__Fragmento del documento__:
================================

Pero esta tesis no es nueva. De hecho, Sennett advirtió ya en Los usos del desorden, publicado en 1970, los efectos que los desarrollos urbanísticos rígidos tenían sobre la vida en las ciudades y sobre los vecinos. Desde entonces, sociólogos y arquitectos —pero no solo— vuelven sobre esa idea. Y Diseñar el desorden funciona como desarrollo y complemento de aquel libro: a las ideas del sociólogo, que lleva décadas reflexionando sobre cómo sería un espacio urbano democrático y diverso, se suman las de Sendra, que da cuenta desde un punto de vista urbanístico de los proyectos que podrían acercarnos —o no— a ese ideal de flexibilidad y que aporta sus propias propuestas, el tipo de infraestructuras que podrían incentivar ese desorden participativo. Del libro, y de la conversación con este periódico, extraemos cinco ideas para liberar a las ciudades de la rigidez y hacerlas más adaptables a las necesidades de los vecinos.
1. Participar es más que votar
En 2017, el Ayuntamiento de Madrid puso en marcha una consulta ciudadana para decidir de qué manera se reformaría la Plaza de España, un enorme espacio verde en uno de los extremos de Gran Vía. El proceso, que en consistorio de Manuela Carmena definió como un ejemplo de participación ciudadana, comenzó con reuniones con comerciantes y vecinos, siguió con un cuestionario abierto, contó con un jurado que calificó la calidad técnica de los proyectos presentados y terminó con una votación entre dos opciones cerradas. Aunque Sennett y Sendra aprecian el interés del Ayuntamiento en fomentar la participación ciudadana, la que ellos tienen en mente no tiene mucho que ver con votaciones de proyectos terminados. “No es mi idea de cómo funciona el sistema. El sentido de todo esto es que se implique a los ciudadanos en la creación de su espacio”, dice el sociólogo estadounidense. “Y eso no se puede llevar a cabo en una sola votación de procesos ya finalizados”, añade su compañero, “pensamos en otro tipo de implicación que va más allá del voto”.

================================

__Material proporcionado__:
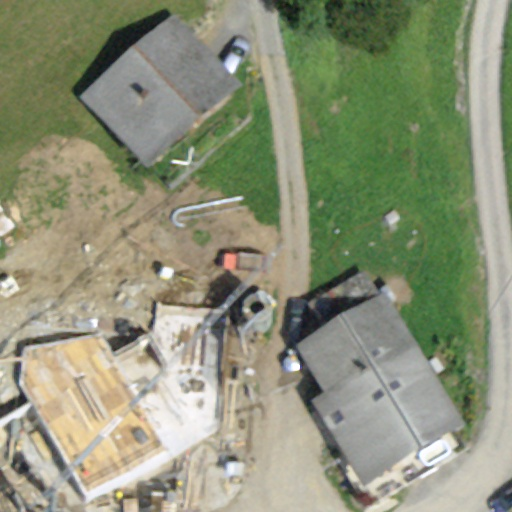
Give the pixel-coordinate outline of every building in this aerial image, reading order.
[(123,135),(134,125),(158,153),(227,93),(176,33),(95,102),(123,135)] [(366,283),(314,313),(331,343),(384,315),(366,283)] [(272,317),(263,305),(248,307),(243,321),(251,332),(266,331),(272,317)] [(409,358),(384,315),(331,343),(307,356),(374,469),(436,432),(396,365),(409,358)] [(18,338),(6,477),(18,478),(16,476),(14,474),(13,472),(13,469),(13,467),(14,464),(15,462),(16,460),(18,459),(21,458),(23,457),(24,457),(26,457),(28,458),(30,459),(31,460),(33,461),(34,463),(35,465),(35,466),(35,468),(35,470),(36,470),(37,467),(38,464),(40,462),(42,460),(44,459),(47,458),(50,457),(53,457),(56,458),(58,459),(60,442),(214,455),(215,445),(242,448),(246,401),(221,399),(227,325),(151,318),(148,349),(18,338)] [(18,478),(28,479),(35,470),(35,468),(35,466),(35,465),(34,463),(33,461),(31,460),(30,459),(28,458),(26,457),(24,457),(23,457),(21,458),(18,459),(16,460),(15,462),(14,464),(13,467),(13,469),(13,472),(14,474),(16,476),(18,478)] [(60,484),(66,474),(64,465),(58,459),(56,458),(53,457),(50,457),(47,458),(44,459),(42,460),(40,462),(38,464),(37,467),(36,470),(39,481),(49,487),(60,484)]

================================

__Tareas del ejercicio__:
**1.** En el fragmento sobre el desorden urbano, ¿en qué año puso en marcha el Ayuntamiento de Madrid la consulta ciudadana sobre la reforma de la Plaza de España?
**2.** Prolongue el fragmento sobre el desorden urbano a partir de su última oración.

__Respuestas por tarea__:
**1.** En 2017.

**2.**
¿En qué tipo de implicación están pensando? En una inspirada en las cooperativas de vivienda y los movimientos anarquistas, explican, en las que priman el autogobierno y la descentralización. Los ciudadanos se organizarían en nodos de tomas de decisiones que a su vez estarían relacionados entre sí, en un sistema que llaman “de red”. Paralelamente, estaría el “municipalismo”, la estructura del ayuntamiento, que estaría abierta a estos nodos, ya fueran asociaciones de vecinos, familias usuarias de un parque o movimientos sociales, para atender a sus necesidades y propuestas. Además, sería responsable de que “ todo el mundo tuviera sus necesidades básicas —salud, vivienda, educación— cubiertas”. Richard Sennett pone como ejemplo el modelo de vivienda pública de Viena, donde la propiedad pública del suelo —o el control de la propiedad cuando no es el caso— y la regulación de los alquileres ha creado comunidades de vecinos heterogéneas. Además, los bloques de viviendas cuentan con un espacio común cuyos usos quedan definidos por las necesidades de sus habitantes. “Esos edificios estaban auto-organizados, no había planes municipales para un mejor uso del espacio, sino que se les daba un envoltorio en el que la gente podía decidir cómo iban a organizarse. Eran vehículos de democracia directa, y ese me parece el gran desafío”, dice el sociólogo.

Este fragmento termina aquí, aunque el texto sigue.